_What is being asked:_
Print every entry exactly as it appears, but skip the pictures.

=======

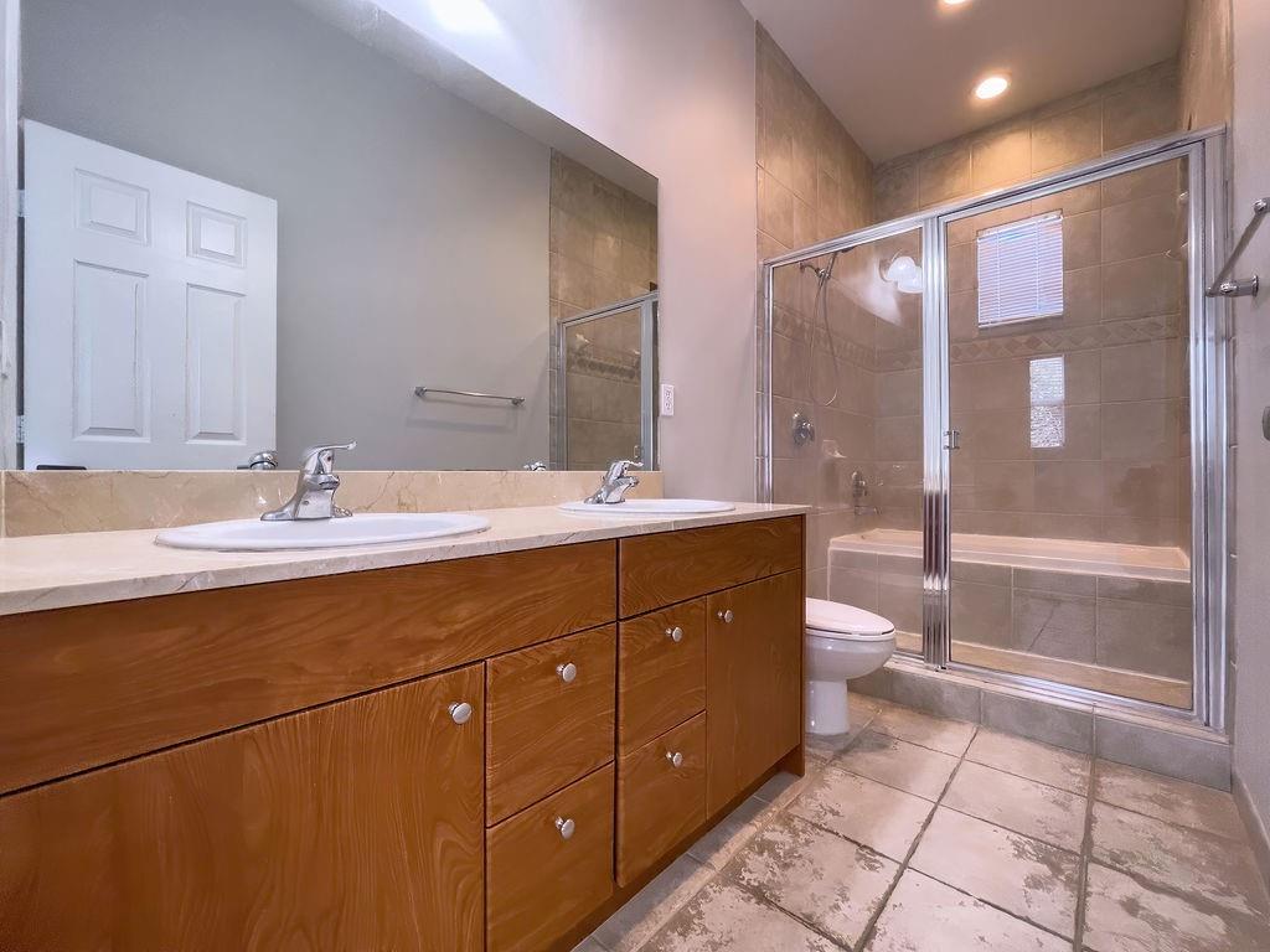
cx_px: 635
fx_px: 477
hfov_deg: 106.2
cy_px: 476
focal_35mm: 13
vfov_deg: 89.9
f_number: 2.4
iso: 250
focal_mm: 1.54
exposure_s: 1/60
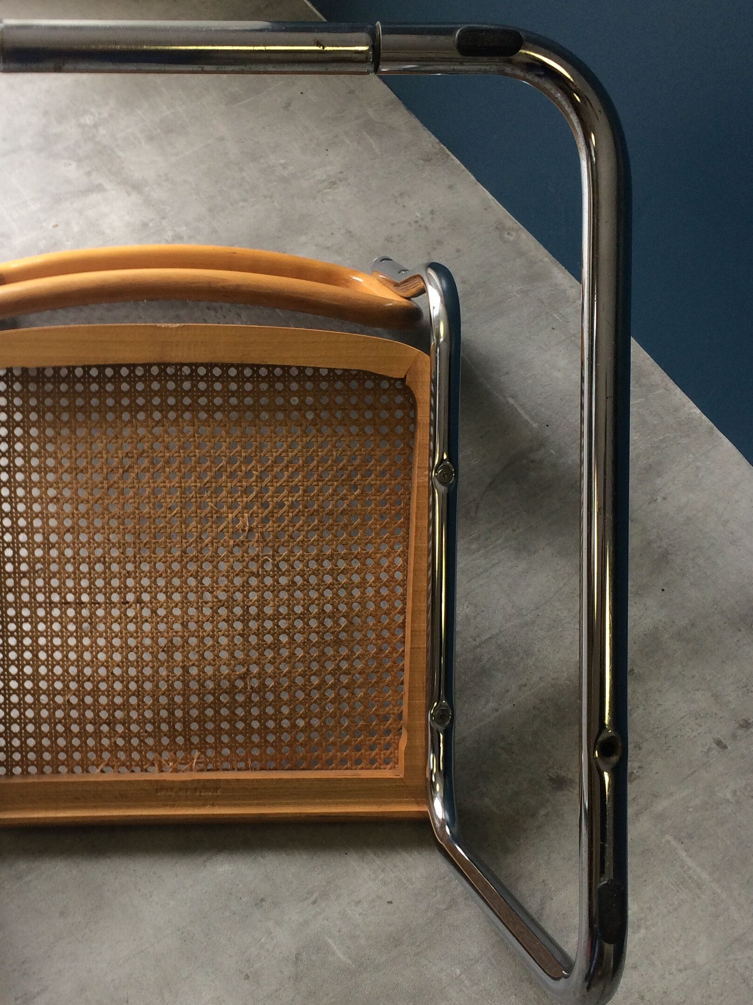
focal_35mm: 44
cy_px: 550
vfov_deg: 42.9
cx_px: 242
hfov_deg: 32.6
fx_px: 1276
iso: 50
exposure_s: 1/100
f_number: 2.2
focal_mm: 4.15
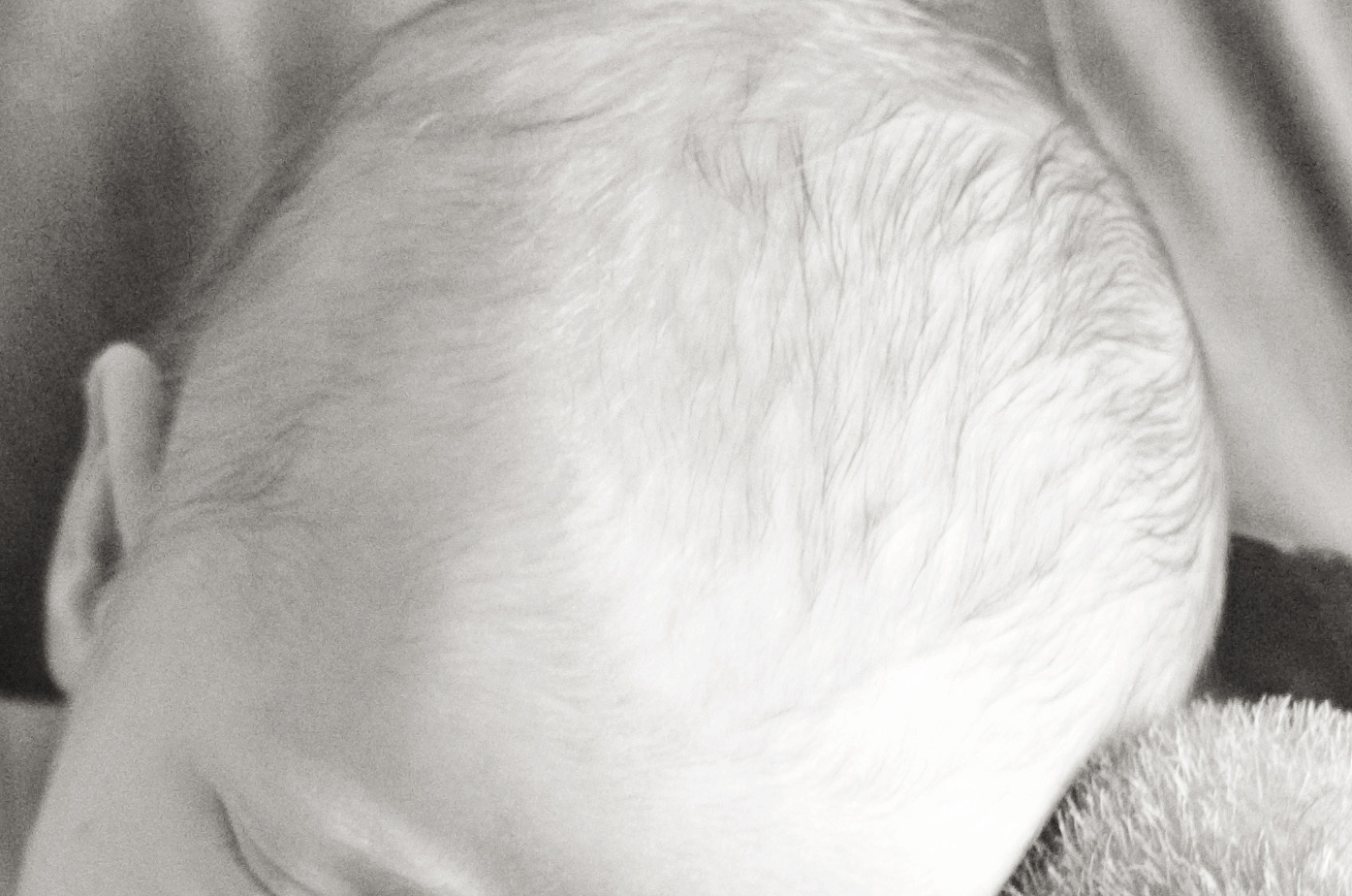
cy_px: 1424
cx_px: 361
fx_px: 9932
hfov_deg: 7.8
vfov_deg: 5.1
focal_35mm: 265
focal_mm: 50
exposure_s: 1/250
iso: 1000
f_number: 1.6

=======

_Result of this task:_
cx_px: 635
fx_px: 477
hfov_deg: 106.2
cy_px: 476
focal_35mm: 13
vfov_deg: 89.9
f_number: 2.4
iso: 250
focal_mm: 1.54
exposure_s: 1/60
focal_35mm: 44
cy_px: 550
vfov_deg: 42.9
cx_px: 242
hfov_deg: 32.6
fx_px: 1276
iso: 50
exposure_s: 1/100
f_number: 2.2
focal_mm: 4.15
cy_px: 1424
cx_px: 361
fx_px: 9932
hfov_deg: 7.8
vfov_deg: 5.1
focal_35mm: 265
focal_mm: 50
exposure_s: 1/250
iso: 1000
f_number: 1.6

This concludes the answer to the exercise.